Data Visualization with Matplotlib in Python
Data Visualization with Matplotlib in Python
Introduction to Data Visualization
Data visualization represents data in graphical formats like charts and graphs, making it easier to identify patterns, trends, and correlations. Matplotlib is a powerful Python library for creating 2D visualizations, with Pyplot being its key submodule for simple plotting.
Installation and Setup
Installation Methods:
• Anaconda: Matplotlib comes pre-installed.
• Standard Installation:
python -m pip install -U pip
python -m pip install -U matplotlib
Importing Pyplot:
import matplotlib.pyplot as plt # Common convention
Types of Charts
• Line Chart: Displays data points connected by lines.

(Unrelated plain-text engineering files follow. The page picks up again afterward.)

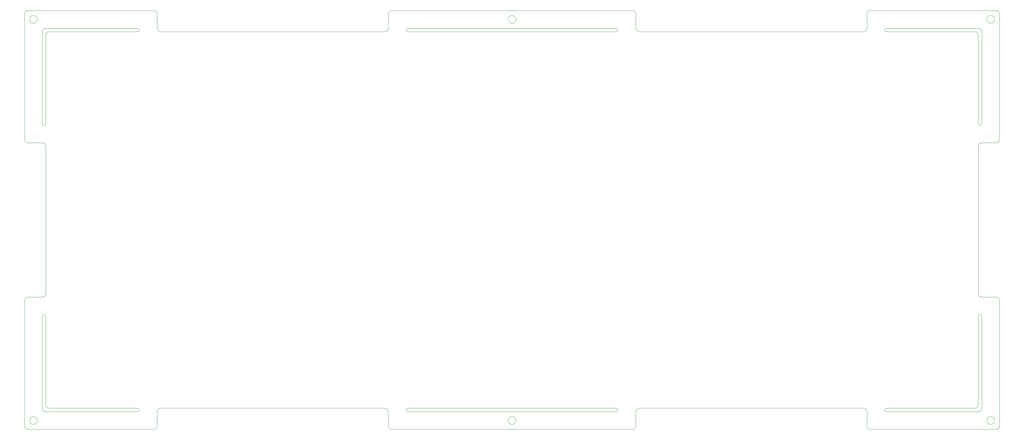
<source format=gm1>
G04 #@! TF.GenerationSoftware,KiCad,Pcbnew,7.0.8-7.0.8~ubuntu22.04.1*
G04 #@! TF.CreationDate,2023-10-08T19:27:19+02:00*
G04 #@! TF.ProjectId,nrw65-pcb,6e727736-352d-4706-9362-2e6b69636164,rev?*
G04 #@! TF.SameCoordinates,Original*
G04 #@! TF.FileFunction,Profile,NP*
%FSLAX46Y46*%
G04 Gerber Fmt 4.6, Leading zero omitted, Abs format (unit mm)*
G04 Created by KiCad (PCBNEW 7.0.8-7.0.8~ubuntu22.04.1) date 2023-10-08 19:27:19*
%MOMM*%
%LPD*%
G01*
G04 APERTURE LIST*
G04 #@! TA.AperFunction,Profile*
%ADD10C,0.100000*%
G04 #@! TD*
G04 APERTURE END LIST*
D10*
X256437500Y-19000000D02*
X256437500Y-23000000D01*
X120968750Y-19000000D02*
X120968750Y-23000000D01*
X24000000Y-104775000D02*
G75*
G03*
X23000000Y-104775000I-500000J0D01*
G01*
X292537500Y-134275000D02*
G75*
G03*
X292537500Y-134275000I-1100000J0D01*
G01*
X55500000Y-23000000D02*
G75*
G03*
X56500000Y-24000000I1000000J0D01*
G01*
X24000000Y-56500000D02*
G75*
G03*
X23000000Y-55500000I-1000000J0D01*
G01*
X255437500Y-24000000D02*
X191968750Y-24000000D01*
X185468750Y-24000000D02*
G75*
G03*
X185468750Y-23000000I50J500000D01*
G01*
X126468750Y-130775000D02*
X185468750Y-130775000D01*
X23000000Y-50000000D02*
G75*
G03*
X24000000Y-50000000I500000J0D01*
G01*
X24000000Y-129775000D02*
G75*
G03*
X25000000Y-130775000I1000000J0D01*
G01*
X257437500Y-136775000D02*
X292937500Y-136775000D01*
X286937500Y-24000000D02*
X261937500Y-24000000D01*
X157068750Y-134275000D02*
G75*
G03*
X157068750Y-134275000I-1100000J0D01*
G01*
X287937500Y-98275000D02*
X287937500Y-56500000D01*
X18000000Y-100275000D02*
X18000000Y-135775000D01*
X190968800Y-19000000D02*
G75*
G03*
X189968750Y-18000000I-1000000J0D01*
G01*
X24000000Y-23000000D02*
G75*
G03*
X23000000Y-24000000I0J-1000000D01*
G01*
X50000000Y-24000000D02*
X25000000Y-24000000D01*
X288937500Y-55500000D02*
G75*
G03*
X287937500Y-56500000I0J-1000000D01*
G01*
X189968750Y-136774950D02*
G75*
G03*
X190968750Y-135775000I50J999950D01*
G01*
X120968750Y-131775000D02*
X120968750Y-135775000D01*
X50000000Y-131775000D02*
X24000000Y-131775000D01*
X292937500Y-99275000D02*
X288937500Y-99275000D01*
X287937500Y-98275000D02*
G75*
G03*
X288937500Y-99275000I999900J-100D01*
G01*
X54500000Y-136775000D02*
G75*
G03*
X55500000Y-135775000I0J1000000D01*
G01*
X189968750Y-18000000D02*
X121968750Y-18000000D01*
X23000000Y-99275000D02*
G75*
G03*
X24000000Y-98275000I0J1000000D01*
G01*
X288937500Y-24000000D02*
X288937500Y-50000000D01*
X119968750Y-24000000D02*
X56500000Y-24000000D01*
X24000000Y-23000000D02*
X50000000Y-23000000D01*
X293937500Y-19000000D02*
G75*
G03*
X292937500Y-18000000I-1000100J-100D01*
G01*
X287937500Y-25000000D02*
G75*
G03*
X286937500Y-24000000I-1000100J-100D01*
G01*
X25000000Y-130775000D02*
X50000000Y-130775000D01*
X287937500Y-129775000D02*
X287937500Y-104775000D01*
X191968750Y-130775000D02*
X255437500Y-130775000D01*
X287937500Y-50000000D02*
X287937500Y-25000000D01*
X292937500Y-55500000D02*
G75*
G03*
X293937500Y-54500000I0J1000000D01*
G01*
X19000000Y-18000000D02*
G75*
G03*
X18000000Y-19000000I0J-1000000D01*
G01*
X18000000Y-19000000D02*
X18000000Y-54500000D01*
X19000000Y-136775000D02*
X54500000Y-136775000D01*
X185468750Y-131775000D02*
X126468750Y-131775000D01*
X18000000Y-54500000D02*
G75*
G03*
X19000000Y-55500000I1000000J0D01*
G01*
X121968750Y-17999950D02*
G75*
G03*
X120968750Y-19000000I50J-1000050D01*
G01*
X126468750Y-23000000D02*
G75*
G03*
X126468750Y-24000000I50J-500000D01*
G01*
X293937500Y-54500000D02*
X293937500Y-19000000D01*
X256437500Y-135775000D02*
G75*
G03*
X257437500Y-136775000I999900J-100D01*
G01*
X55500000Y-23000000D02*
X55500000Y-19000000D01*
X261937500Y-23000000D02*
X287937500Y-23000000D01*
X190968750Y-135775000D02*
X190968750Y-131775000D01*
X292937500Y-18000000D02*
X257437500Y-18000000D01*
X56500000Y-130775000D02*
G75*
G03*
X55500000Y-131775000I0J-1000000D01*
G01*
X292537500Y-20500000D02*
G75*
G03*
X292537500Y-20500000I-1100000J0D01*
G01*
X126468750Y-24000000D02*
X185468750Y-24000000D01*
X23000000Y-130775000D02*
G75*
G03*
X24000000Y-131775000I1000000J0D01*
G01*
X23000000Y-130775000D02*
X23000000Y-104775000D01*
X18000000Y-135775000D02*
G75*
G03*
X19000000Y-136775000I1000000J0D01*
G01*
X190968750Y-23000000D02*
X190968750Y-19000000D01*
X120968700Y-131775000D02*
G75*
G03*
X119968750Y-130775000I-1000000J0D01*
G01*
X255437500Y-24000000D02*
G75*
G03*
X256437500Y-23000000I0J1000000D01*
G01*
X287937500Y-131775000D02*
X261937500Y-131775000D01*
X24000000Y-25000000D02*
X24000000Y-50000000D01*
X24000000Y-104775000D02*
X24000000Y-129775000D01*
X55500000Y-19000000D02*
G75*
G03*
X54500000Y-18000000I-1000000J0D01*
G01*
X190968800Y-23000000D02*
G75*
G03*
X191968750Y-24000000I1000000J0D01*
G01*
X21600000Y-134275000D02*
G75*
G03*
X21600000Y-134275000I-1100000J0D01*
G01*
X261937500Y-130775000D02*
X286937500Y-130775000D01*
X287937500Y-131775000D02*
G75*
G03*
X288937500Y-130775000I0J1000000D01*
G01*
X288937500Y-104775000D02*
X288937500Y-130775000D01*
X19000000Y-99275000D02*
G75*
G03*
X18000000Y-100275000I0J-1000000D01*
G01*
X119968750Y-23999950D02*
G75*
G03*
X120968750Y-23000000I50J999950D01*
G01*
X21600000Y-20500000D02*
G75*
G03*
X21600000Y-20500000I-1100000J0D01*
G01*
X56500000Y-130775000D02*
X119968750Y-130775000D01*
X185468750Y-23000000D02*
X126468750Y-23000000D01*
X24000000Y-56500000D02*
X24000000Y-98275000D01*
X288937500Y-104775000D02*
G75*
G03*
X287937500Y-104775000I-500000J0D01*
G01*
X19000000Y-55500000D02*
X23000000Y-55500000D01*
X288937500Y-24000000D02*
G75*
G03*
X287937500Y-23000000I-1000100J-100D01*
G01*
X23000000Y-99275000D02*
X19000000Y-99275000D01*
X257437500Y-18000000D02*
G75*
G03*
X256437500Y-19000000I0J-1000000D01*
G01*
X121968750Y-136775000D02*
X189968750Y-136775000D01*
X185468750Y-131775000D02*
G75*
G03*
X185468750Y-130775000I50J500000D01*
G01*
X293937500Y-135775000D02*
X293937500Y-100275000D01*
X54500000Y-18000000D02*
X19000000Y-18000000D01*
X288937500Y-55500000D02*
X292937500Y-55500000D01*
X55500000Y-135775000D02*
X55500000Y-131775000D01*
X25000000Y-24000000D02*
G75*
G03*
X24000000Y-25000000I0J-1000000D01*
G01*
X293937500Y-100275000D02*
G75*
G03*
X292937500Y-99275000I-1000100J-100D01*
G01*
X50000000Y-24000000D02*
G75*
G03*
X50000000Y-23000000I0J500000D01*
G01*
X256437500Y-131775000D02*
G75*
G03*
X255437500Y-130775000I-1000100J-100D01*
G01*
X286937500Y-130775000D02*
G75*
G03*
X287937500Y-129775000I0J1000000D01*
G01*
X120968700Y-135775000D02*
G75*
G03*
X121968750Y-136775000I1000000J0D01*
G01*
X23000000Y-50000000D02*
X23000000Y-24000000D01*
X261937500Y-130775000D02*
G75*
G03*
X261937500Y-131775000I100J-500000D01*
G01*
X261937500Y-23000000D02*
G75*
G03*
X261937500Y-24000000I100J-500000D01*
G01*
X126468750Y-130775000D02*
G75*
G03*
X126468750Y-131775000I50J-500000D01*
G01*
X191968750Y-130774950D02*
G75*
G03*
X190968750Y-131775000I50J-1000050D01*
G01*
X287937500Y-50000000D02*
G75*
G03*
X288937500Y-50000000I500000J0D01*
G01*
X50000000Y-131775000D02*
G75*
G03*
X50000000Y-130775000I0J500000D01*
G01*
X256437500Y-131775000D02*
X256437500Y-135775000D01*
X292937500Y-136775000D02*
G75*
G03*
X293937500Y-135775000I0J1000000D01*
G01*
X157068750Y-20500000D02*
G75*
G03*
X157068750Y-20500000I-1100000J0D01*
G01*
M02*

</source>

• Bar Chart: Represents data with rectangular bars.
• Pie Chart: Shows proportional data as slices of a circle.
• Histogram: Displays frequency distribution.

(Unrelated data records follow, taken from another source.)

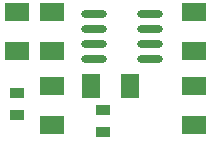
<source format=gbp>
G04*
G04 #@! TF.GenerationSoftware,Altium Limited,Altium Designer,20.2.3 (150)*
G04*
G04 Layer_Color=128*
%FSLAX24Y24*%
%MOIN*%
G70*
G04*
G04 #@! TF.SameCoordinates,43E71072-F5BC-4878-B807-13FB7BF1F8C8*
G04*
G04*
G04 #@! TF.FilePolarity,Positive*
G04*
G01*
G75*
%ADD16R,0.0800X0.0600*%
%ADD17R,0.0600X0.0800*%
%ADD18R,0.0512X0.0354*%
%ADD19O,0.0866X0.0236*%
D16*
X3850Y3050D02*
D03*
Y4350D02*
D03*
X2700D02*
D03*
Y3050D02*
D03*
X8600D02*
D03*
Y4350D02*
D03*
Y1900D02*
D03*
Y600D02*
D03*
X3850D02*
D03*
Y1900D02*
D03*
D17*
X6450D02*
D03*
X5150D02*
D03*
D18*
X2700Y1674D02*
D03*
Y926D02*
D03*
X5550Y1098D02*
D03*
Y350D02*
D03*
D19*
X5255Y2800D02*
D03*
Y3300D02*
D03*
Y3800D02*
D03*
Y4300D02*
D03*
X7145Y2800D02*
D03*
Y3300D02*
D03*
Y3800D02*
D03*
Y4300D02*
D03*
M02*

</source>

• Scatter Plot: Shows relationships between two variables.
• Box Plot: Visualizes data distribution through quartiles.
Line Chart
Basic Line Chart:
import matplotlib.pyplot as plt
x = [1, 2, 3]
y = [2, 3.5, 5]
plt.plot(x, y)
plt.show()
Customizing Line Charts:
Labels and Title:
plt.xlabel(‘Overs’)
plt.ylabel(‘Runs Scored’)
plt.title(‘Over wise Runs Scored’)
Line Style:
plt.plot(x, y, ‘r’, linewidth=4, linestyle=’dashed’) # Red, thick, dashed line
Markers:
plt.plot(x, y, marker=’+’, markersize=10, markeredgecolor=’red’)
Bar Chart
Vertical Bar Chart:
categories = [‘1-10′, ’11-20′, ’21-30’]
values = [65, 55, 70]
plt.bar(categories, values, width=0.3, color=[‘r’, ‘g’, ‘b’])
plt.xlabel(‘Over Interval’)
plt.ylabel(‘Runs Scored’)
plt.title(‘Scoring Chart’)
plt.show()
Horizontal Bar Chart:
plt.barh(cities, temperatures)
plt.xlabel(‘Temperature’)
plt.ylabel(‘Cities’)
Multiple Bar Chart:
x = np.linspace(1, 5, 5)
plt.bar(x, team_a, width=0.3, label=’Team A’)
plt.bar(x + 0.3, team_b, width=0.3, label=’Team B’)
plt.legend()
Pie Chart
Basic Pie Chart:
slices = [50, 20, 15, 10]
departments = [‘Sales’, ‘HR’, ‘Finance’, ‘Production’]
plt.pie(slices, labels=departments, autopct=’%1.1f%%’, shadow=True)
plt.title(‘Department Distribution’)
plt.show()
Exploded Pie Chart:
explode = [0, 0.2, 0, 0] # Pull out the ‘HR’ slice
plt.pie(slices, explode=explode, labels=departments)
Histogram
Frequency Distribution:
ages = [22, 32, 35, 45, 55, 14, 26]
bins = [0, 10, 20, 30, 40, 50, 60]
plt.hist(ages, bins=bins, color=’magenta’, edgecolor=’black’)
plt.xlabel(‘Employee Age’)
plt.ylabel(‘Number of Employees’)
Frequency Polygon:
plt.hist(ages, bins=bins, histtype=’step’)
Box Plot
Basic Box Plot:
data = [val1, val2, val3]
plt.boxplot(data, labels=[‘Series1’, ‘Series2’, ‘Series3’])
Customized Box Plot:
plt.boxplot(data, patch_artist=True, notch=True)
Scatter Plot
Basic Scatter Plot:
plt.scatter(x, y, color=’red’, marker=’x’)
plt.xlabel(‘Age’)
plt.ylabel(‘Number of Employees’)
Saving Plots
plt.savefig(‘path/to/file.pdf’) # Supports formats like PNG, PDF, SVG
plt.show()
Key Takeaways
• Use plt.plot() for line charts.
• Customize charts with labels (xlabel, ylabel), titles (title), and legends (legend).
• Bar charts (bar, barh) are ideal for comparisons.
• Pie charts (pie) show proportions.
• Histograms (hist) display distributions.
• Box plots (boxplot) summarize data statistics.
• Scatter plots (scatter) reveal relationships between variables.